Other beneficiaries are five shareholder members of the Taxamo team set to become millionaires: head of infrastructure and local man Paudi Moriarty (€4.8 million); London-based head of tax Iman Ben Abbes Deschatres (€3.9 million); Tomasz Lipski, who acts as chief technology officer from Warsaw, Poland (€3.8 million); co-founder and senior executive Gregory Birdthistle (€2.7 million); and chief commercial officer Dermot O’Shea (€1.5 million), both based at the Killorglin head office. 

Partnership with Deloitte

Taxamo shot to the $200 million valuation after reaching key milestones ahead of additional EU requirement for e-commerce platforms to process Vat from this July.
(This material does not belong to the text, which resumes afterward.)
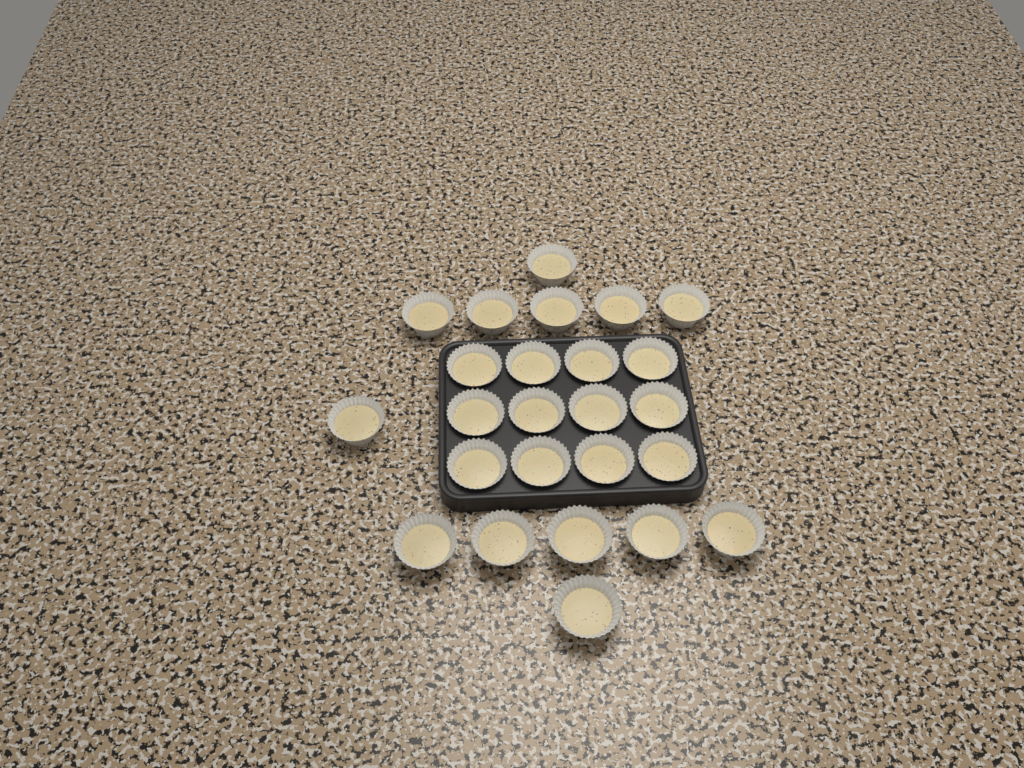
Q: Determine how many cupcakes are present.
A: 25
The sector has come under scrutiny for allowing customers to order products from outside the EU without charging Vat, undercutting European tax-compliant sellers or leaving consumers with unexpected costs and complications at customs. Brexit means that the requirement now applies to transactions between the EU and the UK.

In March 2020, Taxamo entered into a partnership with Deloitte to develop an automated solution vetted by the tax advisory firm. Accounts for Evat Solutions show that this deal alone brought in over €2 million, doubing Taxamo’s revenue last year.

Meanwhile, sales of its own products grew by 70 per cent in 2020 to €2.8 million. For the first time since it was founded in 2013, Evat Solutions returned a profit of over €1 million (though its trading subsidiary took away half of this in losses). This gain erased accumulated losses from previous years and placed shareholders in positive equity for the first time.

Five months later, the sale of their company to Vertex has flipped its book value nearly 1,000 times over.